(About this exercise): Repeat the entire listing exactly. Omit all pictures.

(Working data):

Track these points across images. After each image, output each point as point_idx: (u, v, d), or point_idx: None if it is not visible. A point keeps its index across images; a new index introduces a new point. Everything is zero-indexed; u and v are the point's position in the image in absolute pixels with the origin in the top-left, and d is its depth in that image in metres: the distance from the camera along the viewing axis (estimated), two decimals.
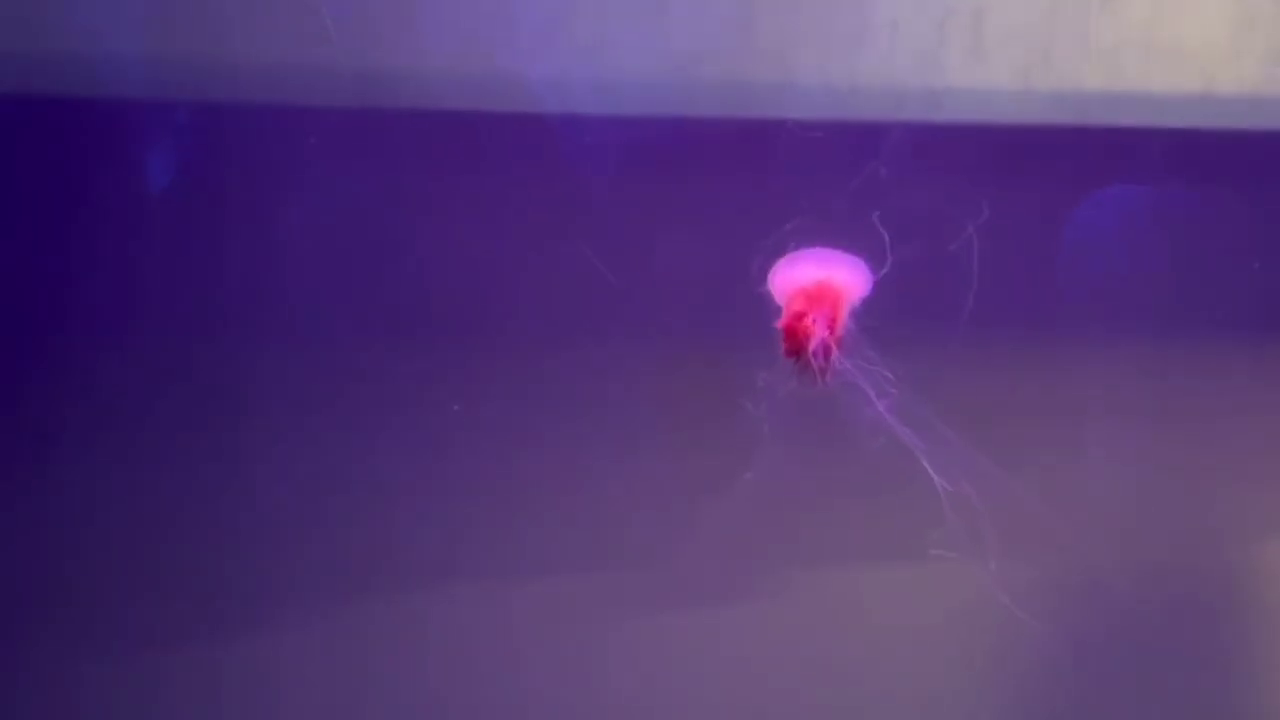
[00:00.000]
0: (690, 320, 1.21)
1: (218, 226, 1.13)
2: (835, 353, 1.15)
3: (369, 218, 1.15)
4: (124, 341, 1.13)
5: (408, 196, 1.16)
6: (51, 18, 1.08)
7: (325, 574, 1.16)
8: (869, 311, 1.18)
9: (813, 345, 1.14)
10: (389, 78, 1.08)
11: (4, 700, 1.13)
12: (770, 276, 1.17)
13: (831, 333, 1.15)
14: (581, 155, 1.14)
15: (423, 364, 1.17)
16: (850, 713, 1.22)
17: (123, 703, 1.14)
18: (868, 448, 1.14)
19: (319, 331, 1.14)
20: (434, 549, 1.18)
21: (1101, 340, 1.24)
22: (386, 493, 1.17)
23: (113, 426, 1.12)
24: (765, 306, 1.16)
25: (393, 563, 1.17)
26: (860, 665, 1.23)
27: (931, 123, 1.17)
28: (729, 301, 1.19)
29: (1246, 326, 1.25)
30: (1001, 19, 1.17)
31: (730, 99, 1.14)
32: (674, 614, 1.22)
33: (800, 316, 1.15)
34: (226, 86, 1.07)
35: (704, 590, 1.22)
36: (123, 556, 1.12)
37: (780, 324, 1.14)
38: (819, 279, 1.16)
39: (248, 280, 1.14)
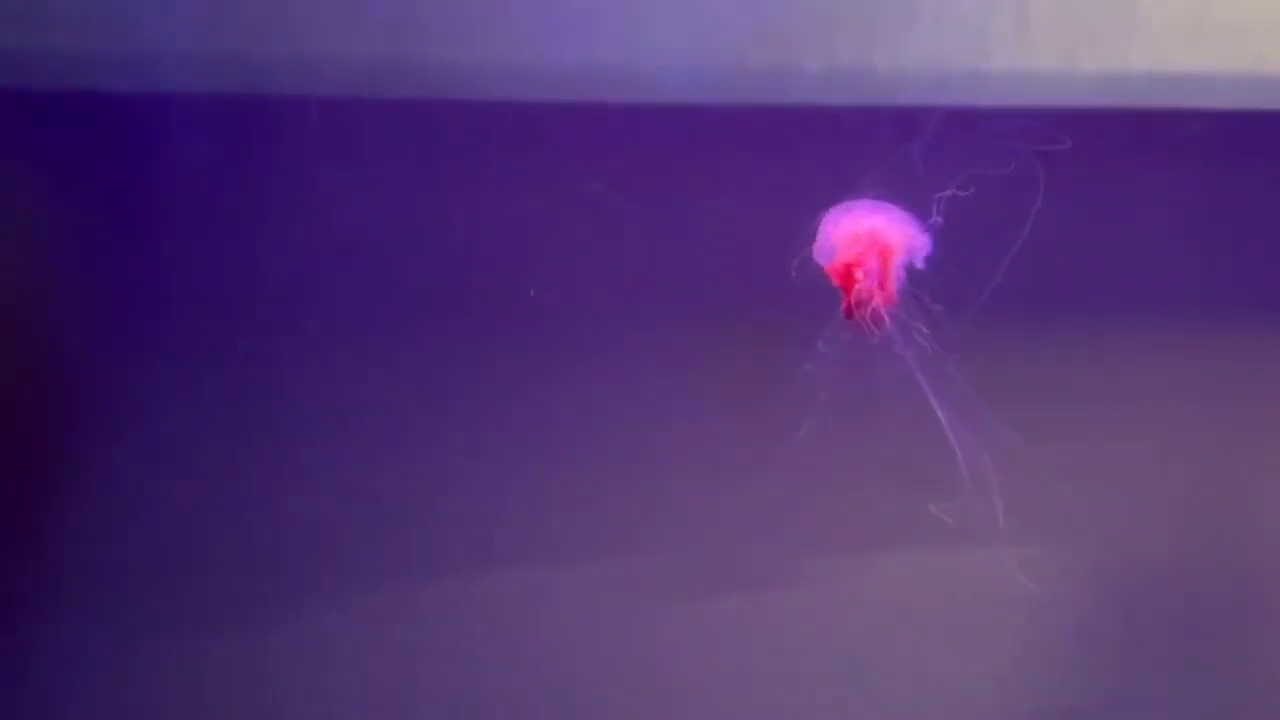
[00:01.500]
0: (738, 296, 1.23)
1: (268, 216, 1.16)
2: (884, 304, 1.16)
3: (422, 207, 1.17)
4: (180, 331, 1.16)
5: (454, 184, 1.17)
6: (94, 12, 1.09)
7: (374, 555, 1.20)
8: (916, 281, 1.19)
9: (861, 295, 1.16)
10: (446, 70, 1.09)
11: (78, 674, 1.18)
12: (823, 227, 1.18)
13: (881, 286, 1.17)
14: (631, 140, 1.15)
15: (466, 348, 1.19)
16: (869, 690, 1.25)
17: (182, 677, 1.19)
18: (903, 422, 1.16)
19: (365, 320, 1.17)
20: (476, 532, 1.21)
21: (1148, 324, 1.24)
22: (433, 474, 1.20)
23: (172, 413, 1.16)
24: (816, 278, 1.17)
25: (438, 544, 1.21)
26: (881, 644, 1.25)
27: (977, 106, 1.17)
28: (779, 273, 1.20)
29: None
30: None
31: (774, 86, 1.14)
32: (719, 591, 1.25)
33: (850, 267, 1.16)
34: (277, 79, 1.08)
35: (745, 567, 1.25)
36: (182, 541, 1.17)
37: (830, 270, 1.16)
38: (870, 229, 1.17)
39: (298, 268, 1.17)
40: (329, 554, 1.20)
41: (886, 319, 1.18)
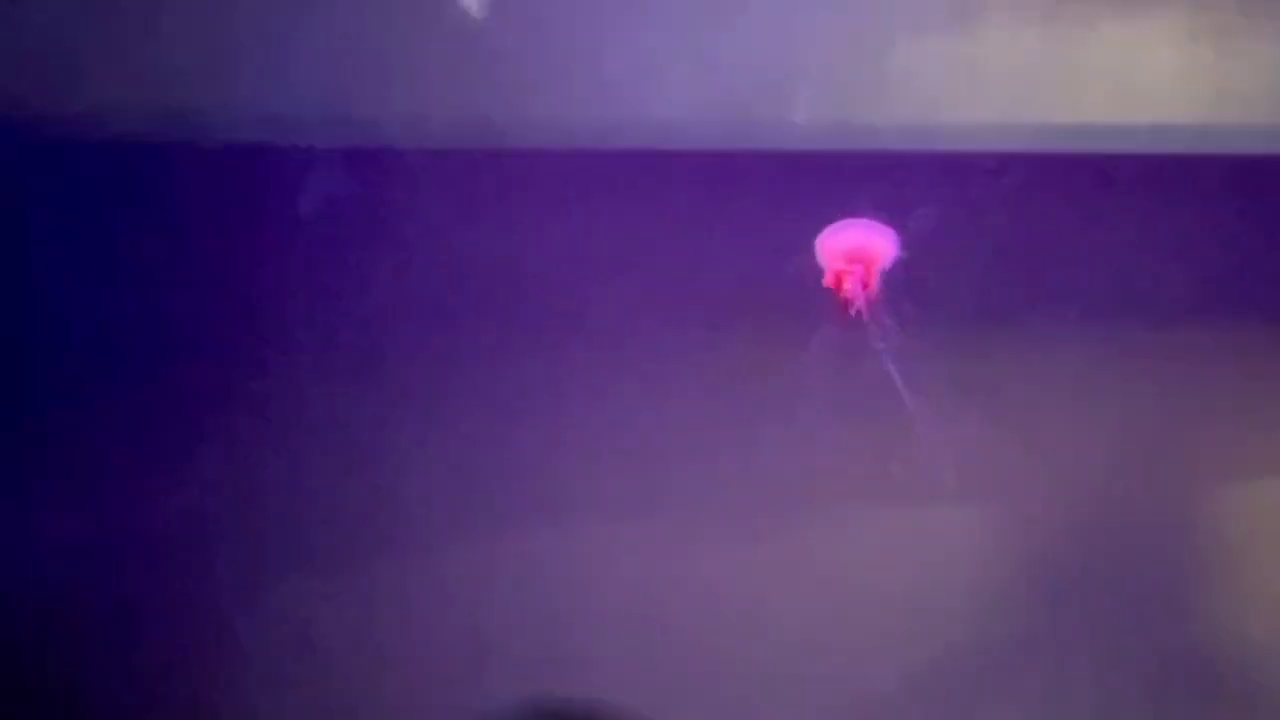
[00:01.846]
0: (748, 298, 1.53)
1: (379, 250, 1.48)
2: (869, 302, 1.46)
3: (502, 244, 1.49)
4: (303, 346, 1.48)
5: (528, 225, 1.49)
6: (219, 75, 1.40)
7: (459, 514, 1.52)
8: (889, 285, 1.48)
9: (852, 296, 1.44)
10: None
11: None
12: (819, 242, 1.47)
13: (866, 287, 1.46)
14: (649, 183, 1.47)
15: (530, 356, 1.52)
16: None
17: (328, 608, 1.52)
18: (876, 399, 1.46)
19: (459, 334, 1.49)
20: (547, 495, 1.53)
21: (1074, 326, 1.54)
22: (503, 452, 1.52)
23: (324, 406, 1.49)
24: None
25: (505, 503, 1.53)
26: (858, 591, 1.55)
27: (937, 150, 1.46)
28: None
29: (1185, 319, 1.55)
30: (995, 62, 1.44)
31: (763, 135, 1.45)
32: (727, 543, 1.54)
33: (841, 274, 1.45)
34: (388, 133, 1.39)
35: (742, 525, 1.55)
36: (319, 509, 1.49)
37: (826, 279, 1.47)
38: (857, 243, 1.47)
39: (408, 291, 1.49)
40: (426, 513, 1.51)
41: (868, 315, 1.47)
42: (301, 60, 1.39)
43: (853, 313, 1.46)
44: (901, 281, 1.47)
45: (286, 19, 1.39)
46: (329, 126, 1.40)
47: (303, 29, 1.39)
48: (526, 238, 1.51)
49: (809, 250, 1.47)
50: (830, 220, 1.48)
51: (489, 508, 1.55)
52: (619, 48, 1.40)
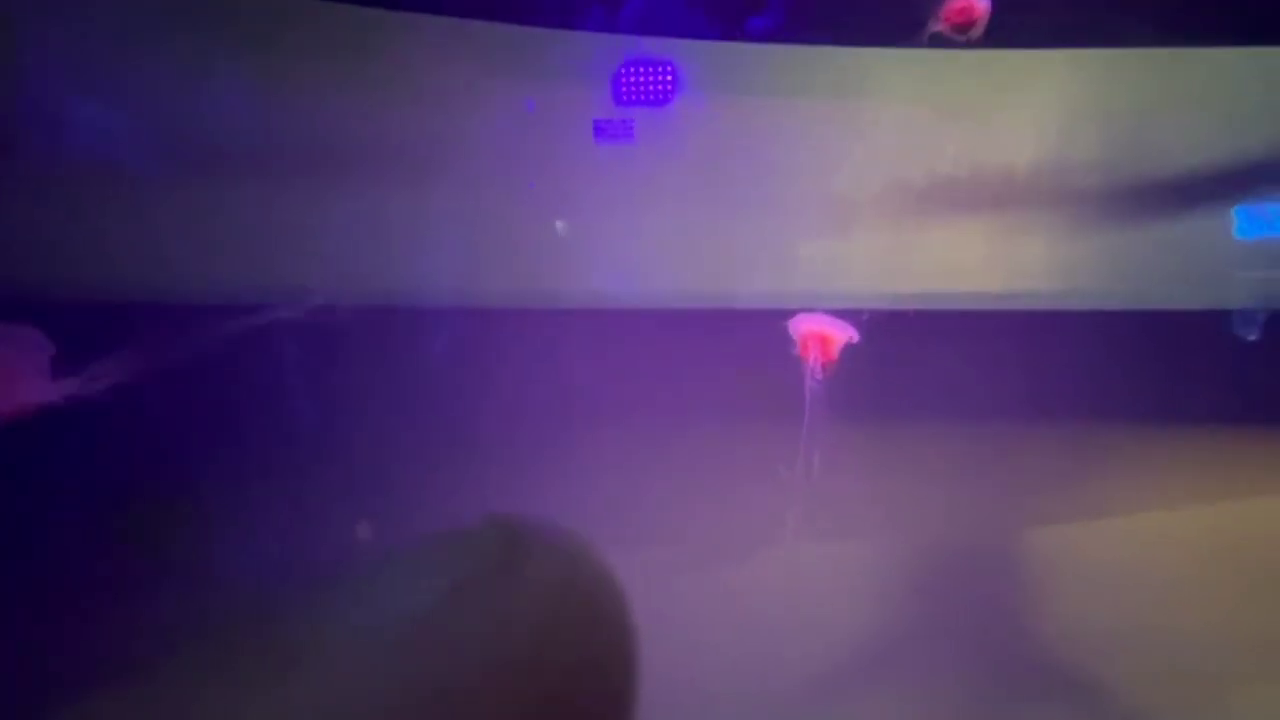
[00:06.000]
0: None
1: None
2: (829, 368, 2.03)
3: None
4: None
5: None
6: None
7: None
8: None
9: (816, 363, 2.02)
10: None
11: None
12: (793, 324, 2.08)
13: (824, 355, 2.04)
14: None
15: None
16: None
17: None
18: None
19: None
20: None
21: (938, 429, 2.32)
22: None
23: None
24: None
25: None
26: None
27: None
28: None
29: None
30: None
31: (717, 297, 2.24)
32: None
33: (807, 345, 2.03)
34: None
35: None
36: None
37: (800, 351, 2.04)
38: (821, 326, 2.08)
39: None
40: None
41: (825, 373, 2.13)
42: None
43: (814, 376, 2.16)
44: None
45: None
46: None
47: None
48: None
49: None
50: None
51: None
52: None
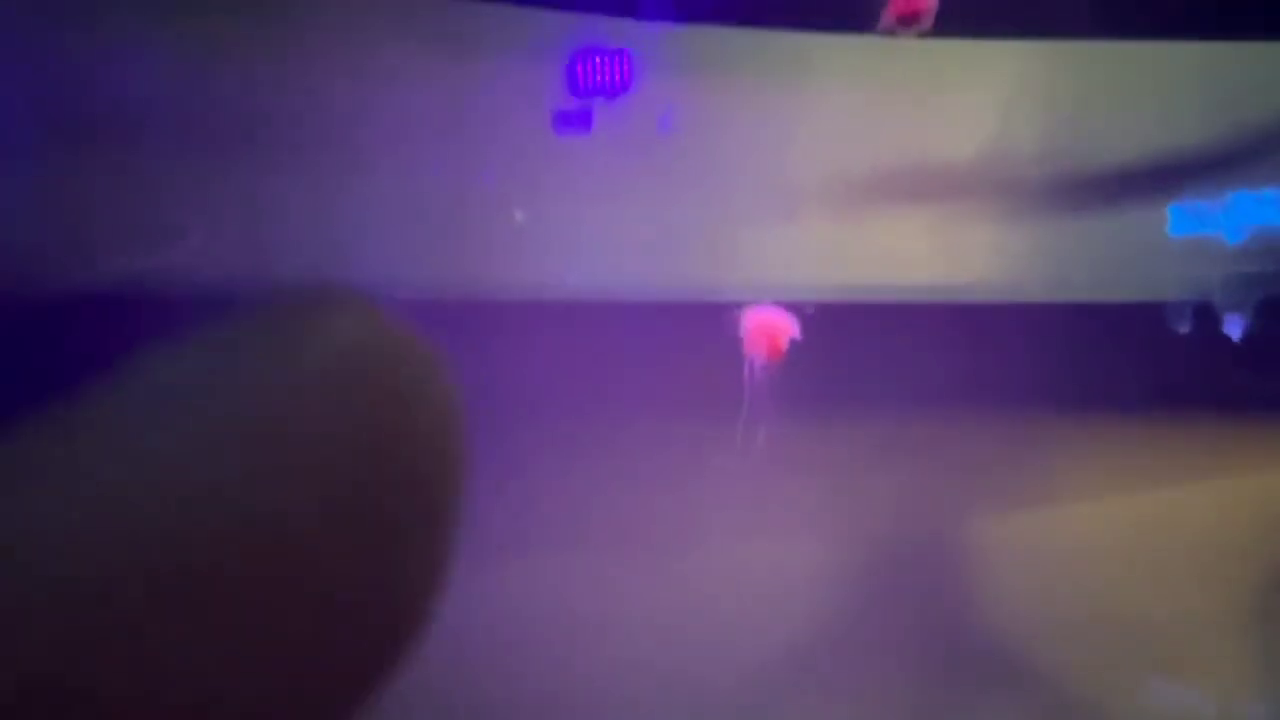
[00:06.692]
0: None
1: None
2: (774, 362, 2.15)
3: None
4: None
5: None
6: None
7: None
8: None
9: (763, 355, 2.15)
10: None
11: None
12: (743, 318, 2.18)
13: (772, 347, 2.16)
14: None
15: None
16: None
17: None
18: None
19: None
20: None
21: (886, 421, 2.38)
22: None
23: None
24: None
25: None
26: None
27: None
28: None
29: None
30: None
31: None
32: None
33: (754, 337, 2.16)
34: None
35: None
36: None
37: (746, 346, 2.16)
38: (769, 320, 2.19)
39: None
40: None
41: (773, 363, 2.26)
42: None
43: (764, 360, 2.23)
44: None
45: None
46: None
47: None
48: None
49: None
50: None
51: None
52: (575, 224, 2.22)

(Solution below):
Track these points across images. After each image, output each point as point_idx: (u, v, d), or point_idx: None if it is not visible. A point keeps its index across images; a new index introduces a new point. Everything is zero-indexed; u and v are the point's position in the image in absolute pixels with the origin in the top-left, and d is its depth in that image in metres: the distance from the camera along the viewing axis (estimated), two decimals.
[00:00.000]
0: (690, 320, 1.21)
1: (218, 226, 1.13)
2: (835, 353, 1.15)
3: (369, 218, 1.15)
4: (124, 341, 1.13)
5: (408, 196, 1.16)
6: (51, 18, 1.08)
7: (325, 574, 1.16)
8: (869, 311, 1.18)
9: (813, 345, 1.14)
10: (389, 78, 1.08)
11: (4, 700, 1.13)
12: (770, 276, 1.17)
13: (831, 333, 1.15)
14: (581, 155, 1.14)
15: (423, 364, 1.17)
16: (850, 713, 1.22)
17: (123, 703, 1.14)
18: (868, 448, 1.14)
19: (319, 331, 1.14)
20: (434, 549, 1.18)
21: (1101, 340, 1.24)
22: (386, 493, 1.17)
23: (113, 426, 1.12)
24: (765, 306, 1.16)
25: (393, 563, 1.17)
26: (860, 665, 1.23)
27: (931, 123, 1.17)
28: (729, 301, 1.19)
29: (1246, 326, 1.25)
30: (1001, 19, 1.17)
31: (730, 99, 1.14)
32: (674, 614, 1.22)
33: (800, 316, 1.15)
34: (226, 86, 1.07)
35: (704, 590, 1.22)
36: (123, 556, 1.12)
37: (780, 324, 1.14)
38: (819, 279, 1.16)
39: (248, 280, 1.14)
[00:01.500]
0: (738, 296, 1.23)
1: (268, 216, 1.16)
2: (884, 304, 1.16)
3: (422, 207, 1.17)
4: (180, 331, 1.16)
5: (454, 184, 1.17)
6: (94, 12, 1.09)
7: (374, 555, 1.20)
8: (916, 281, 1.19)
9: (861, 295, 1.16)
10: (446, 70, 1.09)
11: (78, 674, 1.18)
12: (823, 227, 1.18)
13: (881, 286, 1.17)
14: (631, 140, 1.15)
15: (466, 348, 1.19)
16: (869, 690, 1.25)
17: (182, 677, 1.19)
18: (903, 422, 1.16)
19: (365, 320, 1.17)
20: (476, 532, 1.21)
21: (1148, 324, 1.24)
22: (433, 474, 1.20)
23: (172, 413, 1.16)
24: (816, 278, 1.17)
25: (438, 544, 1.21)
26: (881, 644, 1.25)
27: (977, 106, 1.17)
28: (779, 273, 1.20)
29: None
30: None
31: (774, 86, 1.14)
32: (719, 591, 1.25)
33: (850, 267, 1.16)
34: (277, 79, 1.08)
35: (745, 567, 1.25)
36: (182, 541, 1.17)
37: (830, 270, 1.16)
38: (870, 229, 1.17)
39: (298, 268, 1.17)
40: (329, 554, 1.20)
41: (886, 319, 1.18)
[00:01.846]
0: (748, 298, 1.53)
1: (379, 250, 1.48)
2: (869, 302, 1.46)
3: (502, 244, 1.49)
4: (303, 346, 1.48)
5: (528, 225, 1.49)
6: (219, 75, 1.40)
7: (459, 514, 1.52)
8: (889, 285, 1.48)
9: (852, 296, 1.44)
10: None
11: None
12: (819, 242, 1.47)
13: (866, 287, 1.46)
14: (649, 183, 1.47)
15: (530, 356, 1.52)
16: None
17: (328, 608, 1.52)
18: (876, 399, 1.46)
19: (459, 334, 1.49)
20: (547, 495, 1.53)
21: (1074, 326, 1.54)
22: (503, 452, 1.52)
23: (324, 406, 1.49)
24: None
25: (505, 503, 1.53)
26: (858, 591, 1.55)
27: (937, 150, 1.46)
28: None
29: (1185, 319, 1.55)
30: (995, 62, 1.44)
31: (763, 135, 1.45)
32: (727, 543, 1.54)
33: (841, 274, 1.45)
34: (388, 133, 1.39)
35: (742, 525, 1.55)
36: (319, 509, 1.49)
37: (826, 279, 1.47)
38: (857, 243, 1.47)
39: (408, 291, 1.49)
40: (426, 513, 1.51)
41: (868, 315, 1.47)
42: (301, 60, 1.39)
43: (853, 313, 1.46)
44: (901, 281, 1.47)
45: (286, 19, 1.39)
46: (329, 126, 1.40)
47: (303, 29, 1.39)
48: (526, 238, 1.51)
49: (809, 250, 1.47)
50: (830, 220, 1.48)
51: (489, 508, 1.55)
52: (619, 48, 1.40)
[00:06.000]
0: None
1: None
2: (829, 368, 2.03)
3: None
4: None
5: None
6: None
7: None
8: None
9: (816, 363, 2.02)
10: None
11: None
12: (793, 324, 2.08)
13: (824, 355, 2.04)
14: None
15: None
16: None
17: None
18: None
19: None
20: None
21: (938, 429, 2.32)
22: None
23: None
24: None
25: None
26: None
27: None
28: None
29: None
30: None
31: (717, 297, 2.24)
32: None
33: (807, 345, 2.03)
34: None
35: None
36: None
37: (800, 351, 2.04)
38: (821, 326, 2.08)
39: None
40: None
41: (825, 373, 2.13)
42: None
43: (814, 376, 2.16)
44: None
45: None
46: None
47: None
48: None
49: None
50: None
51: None
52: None
[00:06.692]
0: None
1: None
2: (774, 362, 2.15)
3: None
4: None
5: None
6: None
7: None
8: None
9: (763, 355, 2.15)
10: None
11: None
12: (743, 318, 2.18)
13: (772, 347, 2.16)
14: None
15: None
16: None
17: None
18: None
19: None
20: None
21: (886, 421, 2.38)
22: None
23: None
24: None
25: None
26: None
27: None
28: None
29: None
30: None
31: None
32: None
33: (754, 337, 2.16)
34: None
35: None
36: None
37: (746, 346, 2.16)
38: (769, 320, 2.19)
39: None
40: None
41: (773, 363, 2.26)
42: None
43: (764, 360, 2.23)
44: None
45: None
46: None
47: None
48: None
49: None
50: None
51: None
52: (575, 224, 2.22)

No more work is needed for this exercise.